*YOUR TASK:* Every line below that holds the string "логотипа" should be copied out.

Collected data
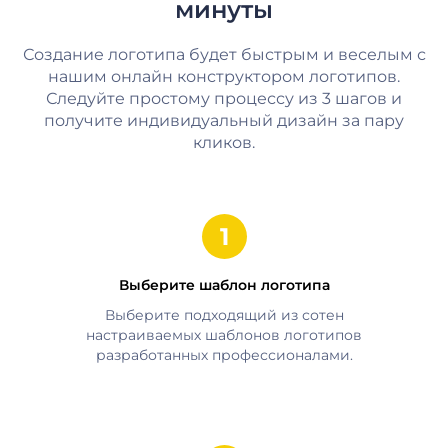
минуты
Создание логотипа будет быстрым и веселым с
нашим онлайн конструктором логотипов.
Следуйте простому процессу из 3 шагов и
получите индивидуальный дизайн за пару
кликов.
Выберите шаблон логотипа
Выберите подходящий из сотен
настраиваемых шаблонов логотипов
разработанных профессионалами.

*ANSWER SPACE:*
Создание логотипа будет быстрым и веселым с
Выберите шаблон логотипа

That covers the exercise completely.